COMMENTARY: Agreeing to disagree

c. 1999 Religion News Service

(Dale Hanson Bourke is publisher of RNS.)

UNDATED _ Somewhere between all-inclusive political correctness and exclusive bigotry is a place where people who hold strong and divergent opinions can disagree respectfully.

It is not an easy place to find. Humanly, we feel most comfortable with those who share our beliefs and biases. And the more time we spend with others of like mind, the easier it becomes to demonize those who disagree as ignorant, misguided or evil.

Those of us in the media don't help much either. It's news when people disagree vehemently. It becomes front-page fodder when the debate turns ugly. Shouting matches become instant news sound bites.

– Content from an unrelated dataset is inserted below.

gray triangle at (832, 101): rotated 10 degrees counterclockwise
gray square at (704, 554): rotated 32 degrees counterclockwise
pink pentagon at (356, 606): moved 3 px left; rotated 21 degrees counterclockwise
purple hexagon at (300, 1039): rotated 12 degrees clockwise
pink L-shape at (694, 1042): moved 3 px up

But as citizens we recognize there is something precious and delicate in our right to disagree with one another. It is not upheld by mind-numbing inclusiveness nor is it illustrated by polarized polemics.

The importance of that right is most evident when thinking people come together and debate with dignity. It is most valuable when people can listen to one another and begin to understand even if they never agree.

Recently a series of meetings have sprung up across the country bringing people of very different mindsets together to"dialogue"as they often bill the occasions. One of the most recent and visible meetings occurred last weekend when the Rev. Jerry Falwell and the Rev. Mel White met to discuss their very different views of homosexuality.

But there have been others. Harvard Divinity School was the setting for women who held widely divergent religious views to find common ground during a weekend of discussions and presentations. The Ethics and Public Policy Center hosted Southern Baptist clergy and Jewish leaders in a series of meetings to discuss the Christian notion of evangelizing Jews.

These and other meetings have been mostly off the record, meaning media either weren't allowed into the sessions or were not permitted to report on the content.

But the spirit of such meetings has been remarkable by most accounts, mostly because the participants have been willing to openly and strongly express their views without ascribing motives to their counterparts. In the end people have walked out of such sessions with changed hearts if not changed minds.

Falwell, a well-known conservative pastor and founder of the Moral Majority, and White, a former ghostwriter for Falwell and other evangelists and now an activist for gay rights, made headlines because of their high visibility. Other meetings were never reported not only because of their off-the-record status but also because people getting along simply isn't news.

Yet in one of the meetings I attended as an observer, it was clear a rabbi and a Southern Baptist minister had started out as potential combatants and had become true friends. The rabbi hadn't converted and the minister hadn't stopped evangelizing. But the two had come to understand one another in a way that seemed to profoundly impact each of them.

That may not be news but it certainly is a story.

And the most wonderful part of the story is that it can be duplicated in other places and with people of all different backgrounds.

As a nation we must get back to discussing the hard questions with one another. We must find ways to set up safe environments where we can meet and disagree without shouting. And we must teach our children to do the same with one another.

A strong democracy is built on lively debate. A vibrant community grows out of diversity. But underpinning it all is communication with one another.